Back in April I absorbed all the Green Lantern and Green Lantern Corps trades which followed the Sinestro Corps War (where I left off) and I was enthralled by the "rainbow lanterns". Johns expertly transformed that story into the event of Blackest Night, separating the event into one book and the relevant "rainbow" stuff into the main Green Lantern series concurrently.
Johns really seems to understand, at least with Green Lantern, how to ebb and flow his grander storytelling themes, how to pull back and let the sea quiet down (ala Secret Origins post-Sinsestro Corps War) and then slowly build up the rolling waves until they start to curl upon themselves and crash into the rocks. I'm seeing that even more clearly having already started Brightest Day before reading Blackest Night, and realizing the previously lamented zero issue actually serves a purpose, at least in Johns' scheme of things. I can see what he's building with Brightest Day... not clearly mind you, but I can see that wave forming in the distance that's going to come crashing down on us in 9 months' time. While I've not been reading Green Lantern monthly, I can tell by the solicits for the upcoming months that there's a wave building there too, surrounding the emotional avatars (Parallax, the Predator and others Johns has created to serve as new mythologies in the DCUniverse, where once the Lords of Order and Chaos or the siblings of Death, Destruction, Dream, etc. held sway).
The one thing I need to get over is that there may be no endgame to all this. Storytelling in monthly comics is always meant to go on, and on, and on. There are copyrights to maintained after all. But I hope, that in the scheme of things, Johns has a definitive end for himself, to let himself off the hook, rather than wind up in an X-Files situation of years of plodding nonsensical randomness.
I'm still wavering on where to place Blackest Night in the hierarchy of DC's event books, but here's my current hierarchy (did I miss anything? Are 52 and Countdown considered events?)
1. Final Crisis (I'm a Morrison whore, and I won't apologize for this)
2. 52 (ingenious)
3. Blackest Night
4. Invasion (a perennial favourite, and still an incredible read)
5. Crisis on Infinite Earths (the originoo, doesn't read all that well, but looks phenomenal)
6. Underworld Unleashed (actually one of the best-reading events)
7. Legends (a well-written, if low key event, introducing the bright and shiny new DCU of 1986)
8. Armageddon: 2001 (a definite guilty pleasure)
9. Infinite Crisis (largely flawed but a valiant attempt at recalling the feeling of the original Crisis)
10. Final Night (a relatively uneventful event, but sweet and meditative)
11. Identity Crisis (fin-headed arse-rape aside, a pretty intense read)
12. Day of Judgement (Geoff Johns first attempt at an event... completely unexciting but great Matt Smith art)
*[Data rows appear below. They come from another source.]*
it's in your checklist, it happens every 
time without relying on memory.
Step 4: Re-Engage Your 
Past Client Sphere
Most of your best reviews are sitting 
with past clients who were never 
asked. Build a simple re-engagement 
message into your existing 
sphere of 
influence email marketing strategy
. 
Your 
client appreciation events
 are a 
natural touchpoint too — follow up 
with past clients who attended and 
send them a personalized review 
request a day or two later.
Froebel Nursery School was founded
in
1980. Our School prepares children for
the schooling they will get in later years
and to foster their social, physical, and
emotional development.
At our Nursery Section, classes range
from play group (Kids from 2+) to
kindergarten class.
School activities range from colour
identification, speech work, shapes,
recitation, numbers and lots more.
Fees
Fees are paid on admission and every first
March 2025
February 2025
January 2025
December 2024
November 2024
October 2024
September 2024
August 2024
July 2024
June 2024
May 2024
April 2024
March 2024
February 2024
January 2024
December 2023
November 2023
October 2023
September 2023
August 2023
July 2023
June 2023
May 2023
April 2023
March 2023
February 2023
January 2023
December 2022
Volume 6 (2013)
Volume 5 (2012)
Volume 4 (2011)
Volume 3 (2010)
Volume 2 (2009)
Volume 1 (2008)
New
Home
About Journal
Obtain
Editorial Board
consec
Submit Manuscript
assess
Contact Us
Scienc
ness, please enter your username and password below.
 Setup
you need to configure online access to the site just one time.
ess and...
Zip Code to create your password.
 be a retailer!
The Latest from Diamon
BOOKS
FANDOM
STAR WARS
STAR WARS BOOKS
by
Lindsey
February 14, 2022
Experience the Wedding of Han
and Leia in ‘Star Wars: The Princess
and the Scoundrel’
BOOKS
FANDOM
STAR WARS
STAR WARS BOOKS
13. DC 1,000,000 (okay, I'm not *that* big a Morrison whore, not when Val Semieks is involved, at least, ugh)
14. Bloodlines (I have a lot of affinity for loser characters, and this event created dozens of them, plus Hitman)
15. War of the Gods (another Wonder Woman-related snorefest)
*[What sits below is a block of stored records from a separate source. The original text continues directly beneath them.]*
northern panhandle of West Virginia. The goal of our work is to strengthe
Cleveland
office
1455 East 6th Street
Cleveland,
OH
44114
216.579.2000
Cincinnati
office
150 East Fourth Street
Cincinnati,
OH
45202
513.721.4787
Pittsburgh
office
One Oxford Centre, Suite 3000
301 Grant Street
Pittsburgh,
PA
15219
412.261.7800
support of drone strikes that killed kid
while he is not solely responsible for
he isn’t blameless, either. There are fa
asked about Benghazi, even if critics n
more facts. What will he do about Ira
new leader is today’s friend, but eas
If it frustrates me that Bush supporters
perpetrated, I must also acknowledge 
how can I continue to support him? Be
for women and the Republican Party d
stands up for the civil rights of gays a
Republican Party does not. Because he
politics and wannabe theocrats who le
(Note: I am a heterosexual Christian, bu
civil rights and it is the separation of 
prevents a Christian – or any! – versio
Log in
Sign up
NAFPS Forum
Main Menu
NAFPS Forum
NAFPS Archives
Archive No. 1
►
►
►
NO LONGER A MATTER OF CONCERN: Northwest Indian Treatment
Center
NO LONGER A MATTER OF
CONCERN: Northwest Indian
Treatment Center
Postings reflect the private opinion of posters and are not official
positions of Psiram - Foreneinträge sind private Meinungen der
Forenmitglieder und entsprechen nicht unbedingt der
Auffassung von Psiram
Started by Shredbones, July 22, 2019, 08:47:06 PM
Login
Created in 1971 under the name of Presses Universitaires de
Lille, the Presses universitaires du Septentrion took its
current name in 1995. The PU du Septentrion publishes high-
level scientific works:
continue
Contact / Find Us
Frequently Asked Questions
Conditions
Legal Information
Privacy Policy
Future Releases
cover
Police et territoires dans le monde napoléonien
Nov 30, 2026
16. Zero Hour (oh my word, this doesn't hold up at all)
17. Eclipso: The Darkness Within (once beloved, now reviled after a recent re-read)
The Plain Awful:
18. Amazons Attack (so dreadfully mishandled, how can something with such delicious ingredients taste so awful)
19. World War III (extremely poorly executed aside to "52", will be forgotten)
20. Millennium (welcome to dullsville, population: you)
21. Countdown (the horror...)
22. Genesis (almost completely forgotten now, as it should be)
Our Worlds At War (I just didn't bother).